Nice Polite Republicans. NPR, that is. Of course the execs will make out like bandits.
What? ~$650K or ~$950K is your idea of "making out like bandits?" Really?
Yes, it's very livable salary, but "making out like a bandit" it ain't. Perhaps it's grossly skewed perspectives such as that which have led to people having the extreme POVs that we so often see expressed on USMB?
I don't know what it is in the U.S. these days, but it seems to me that there is a palpable degree of resentment toward rich people. Furthermore, that disdain strangely extends to folks who live a reasonably nice lifestyle, but who aren't rich, who can't and don't live like it, and who, other than by comparison to people who are indeed poor, wouldn't consider themselves rich, yet they're aware, obviously, that they aren't poor or barely making ends meet. But that's the thing. Comfortable folks understand that that's all they are, comfortable, yet remarks don't reflect a similar degree of perspective, of understanding. And one doesn't need to earn those sums to understand it; just doing the math as depicted below is enough to get it.
There are some ~6.5M Americans who earn $500K or more. Yes, for the most part, such workers are part of the 1%; however, the fact of the matter is that
most people in that earnings bracket go to work and rely primarily on their wages just like people who earn less than that.
The same is true for people earning between $500K and $1M per year. People in that range are well aware they aren't struggling,
per se, but they are just as aware that they need to go to work everyday just like everyone else does. People in this bracket aren't living like anyone who "makes out like a bandit."

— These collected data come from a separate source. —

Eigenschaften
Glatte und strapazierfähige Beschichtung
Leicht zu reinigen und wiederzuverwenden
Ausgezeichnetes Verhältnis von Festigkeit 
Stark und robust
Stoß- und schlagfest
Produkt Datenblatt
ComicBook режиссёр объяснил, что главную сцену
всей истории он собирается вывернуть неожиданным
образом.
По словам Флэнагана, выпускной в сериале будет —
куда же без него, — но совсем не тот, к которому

Quite simply, earning $500K to a million dollars per year are technically 1%-ers means little other than that one shouldn't have to worry about how to make ends meet and one can enjoy a nice upper middle class lifestyle comparable to that of the "Warrens." Nonetheless, one is profoundly aware one isn't remotely in the same league as people earning $5M+ per year. It's nothing more than a comfortable lifestyle that provides a few more trinkets and the discretion to buy higher dollar, but not appreciably different (other than the price), indulgences and necessities. For instance,
- A BMW 5 Series isn't materially nicer or better than a fully loaded Honda Accord, but it costs quite a lot more.
- For a family of four, a 3K square foot home isn't notable less comfortable than is a 5K square foot one.

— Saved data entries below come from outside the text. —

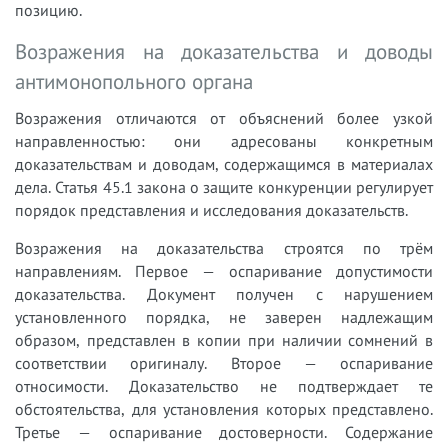
позицию.
Возражения на доказательства и доводы
антимонопольного органа
Возражения отличаются от объяснений более узкой
направленностью: они адресованы конкретным
доказательствам и доводам, содержащимся в материалах
дела. Статья 45.1 закона о защите конкуренции регулирует
порядок представления и исследования доказательств.
Возражения на доказательства строятся по трём
направлениям. Первое — оспаривание допустимости
доказательства. Документ получен с нарушением
установленного порядка, не заверен надлежащим
образом, представлен в копии при наличии сомнений в
соответствии оригиналу. Второе — оспаривание
относимости. Доказательство не подтверждает те
обстоятельства, для установления которых представлено.
Третье — оспаривание достоверности. Содержание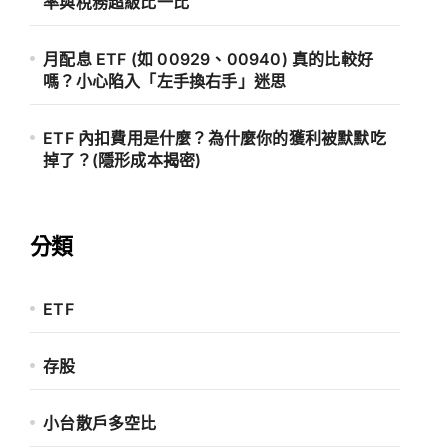
率與稅務超級比一比
月配息 ETF (如 00929、00940) 真的比較好
嗎？小心陷入「左手換右手」迷思
ETF 內扣費用是什麼？為什麼你的獲利被默默吃
掉了？(隱形成本揭密)
分類
ETF
存股
小台散戶多空比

- One's vacation isn't more fun because one takes it on St. Barts instead of Key West.
- The first, business class and coach sections of the plane all land at the same time.
With reference to the chart above, about all that happens in the transition from the $300K to $500 bracket to the $750 to $1M one is that one buys slightly more expensive stuff -- occasionally, one can enjoy some of the indulgences that rich people daily do -- and sending one's kids to elite boarding schools, camps and colleges become a matter of whether one's kids get admitted, not whether one can afford it. Make of that what you want, but it's not the live of a modern day "
Robber Baron." It's not "making out like a bandit."
A dimension that differs in the transition just mentioned that of the impact on one's kids.
Kids from comfortable families tend to be successful themselves. No surprise, really, as any kid will strive at least to the point of being able to enjoy
the lifestyle to which their parents made them accustomed.
The dimension that shifts as one makes it to the "$1M+ club" and that I can discern is that of network -- it's basically a "birds of a feather..." thing. People who are well insinuated into a network of economically successful others have a much better chance of encountering opportunities that can catapult them to the realms of the rich. Think about Bill Gates or
Steve Jobs and the other folks who were in their circle of friends. If you think for a minute that Bill and Steve's friends didn't get rich too as a result of knowing Bill and Steve, my theory of the impact of lacking perspective may be spot on.